Verzoekster verweert zich tegen een besluit van 25 augustus 2011 haar restitutie te weigeren voor de uitvoer naar Rusland (in 2009) van 228 vaarzen ten bedrage van € 27.320,61 alsmede voor de verbeurdverklaring van de door haar gestelde zekerheid. De aanvraag voor het restitutiecertificaat voor 248 vaarzen is ingediend op 15 oktober 2009 en is afgegeven op 21 oktober. Het certificaat is vanaf die dag geldig. De uitvoeraangifte is door verzoekster echter op 20 oktober verricht. Volgens de restitutieverordening is dan sprake van een ongeldig certificaat. De gestelde zekerheid is op grond van de certificatenverordening terecht verbeurd verklaard omdat de uitvoer niet binnen de gestelde termijn heeft plaatsgehad. Verweerder (Productschap Vee en Vlees) stelt ook uitdrukkelijk dat in de begeleidende informatie van het certificaat wordt vermeld dat het niet is toegestaan het certificaatnummer te gebruiken voordat het certificaat is toegewezen.
Verzoekster stelt dat zij wel degelijk over een geldig certificaat beschikte door telefonische vrijgave op 19 oktober en dat dit ook in een informatiecirculaire van verweerder vermeld staat.  Daarnaast heeft zij bewijs dat de export daadwerkelijk heeft plaatsgevonden op het moment dat zij over het (papieren) certificaat beschikte. Zij baseert zich daarbij ook op de beschikking van het HvJEU in zaak C-82/02.

De verwijzende NL rechter (CBb) constateert na uitgebreide overweging over de geldende EU-regelgeving dat er ruimte is voor twijfel omtrent de juiste uitleg van de diverse verordeningen, en legt het HvJEU dan ook de volgende vragen voor:
1. Verzet het hier toepasselijke Europese regelgevende kader zich in een geval als
hier aan de orde tegen;
a. uitbetaling van de gevraagde restitutie?
b. vrijgave van de in het kader van de certificaataanvraag gestelde zekerheid?

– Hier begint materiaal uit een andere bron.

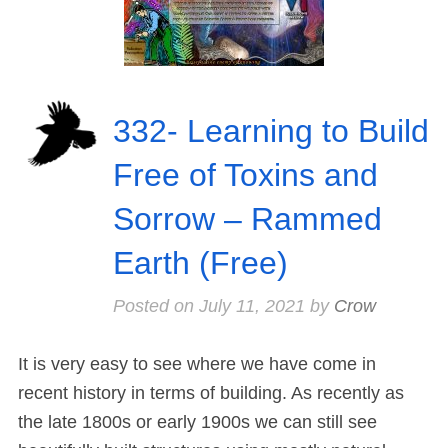
332- Learning to Build
Free of Toxins and
Sorrow – Rammed
Earth (Free)
Posted on
July 11, 2021
by
Crow
It is very easy to see where we have come in
recent history in terms of building. As recently as
the late 1800s or early 1900s we can still see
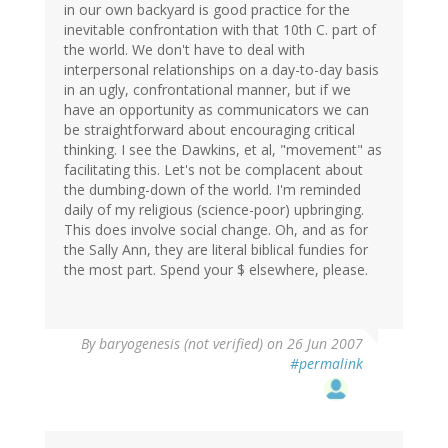
in our own backyard is good practice for the
inevitable confrontation with that 10th C. part of
the world. We don't have to deal with
interpersonal relationships on a day-to-day basis
in an ugly, confrontational manner, but if we
have an opportunity as communicators we can
be straightforward about encouraging critical
thinking. I see the Dawkins, et al, "movement" as
facilitating this. Let's not be complacent about
the dumbing-down of the world. I'm reminded
daily of my religious (science-poor) upbringing.
This does involve social change. Oh, and as for
the Sally Ann, they are literal biblical fundies for
the most part. Spend your $ elsewhere, please.
By
baryogenesis (not verified)
on 26 Jun 2007
#permalink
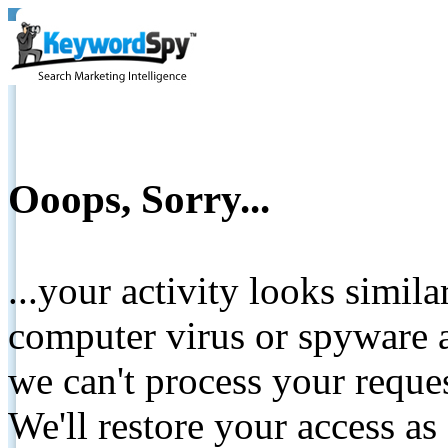
Ooops, Sorry...
...your activity looks simil
computer virus or spyware a
we can't process your reque
We'll restore your access as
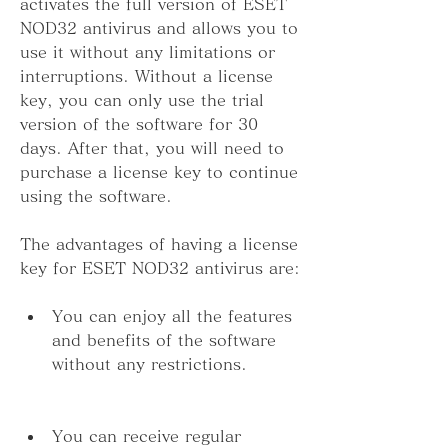
activates the full version of ESET 
NOD32 antivirus and allows you to 
use it without any limitations or 
interruptions. Without a license 
key, you can only use the trial 
version of the software for 30 
days. After that, you will need to 
purchase a license key to continue 
using the software.
The advantages of having a license 
key for ESET NOD32 antivirus are:
You can enjoy all the features 
and benefits of the software 
without any restrictions.
You can receive regular 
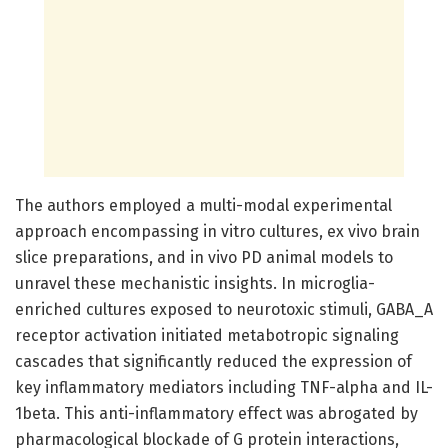
The authors employed a multi-modal experimental
approach encompassing in vitro cultures, ex vivo brain
slice preparations, and in vivo PD animal models to
unravel these mechanistic insights. In microglia-
enriched cultures exposed to neurotoxic stimuli, GABA_A
receptor activation initiated metabotropic signaling
cascades that significantly reduced the expression of
key inflammatory mediators including TNF-alpha and IL-
1beta. This anti-inflammatory effect was abrogated by
pharmacological blockade of G protein interactions,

2. Indien één of beide vragen bevestigend wordt of worden beantwoord, verzet datzelfde kader zich dan tegen regularisatie achteraf, in dier voege dat alsnog op het certificaat kan worden afgeschreven en op basis daarvan alsnog tot uitbetaling van de restitutie, c.q. vrijgave van de gestelde zekerheid, kan worden overgegaan?
3. Indien ook vraag 2 bevestigend wordt beantwoord, is datzelfde kader dan ongeldig voor zover er niet in wordt voorzien om in een geval als het onderhavige waarin één dag te vroeg is gebruik gemaakt van een certificaat, restitutie uit te betalen c.q. vrijgave van de gestelde zekerheid te verlenen?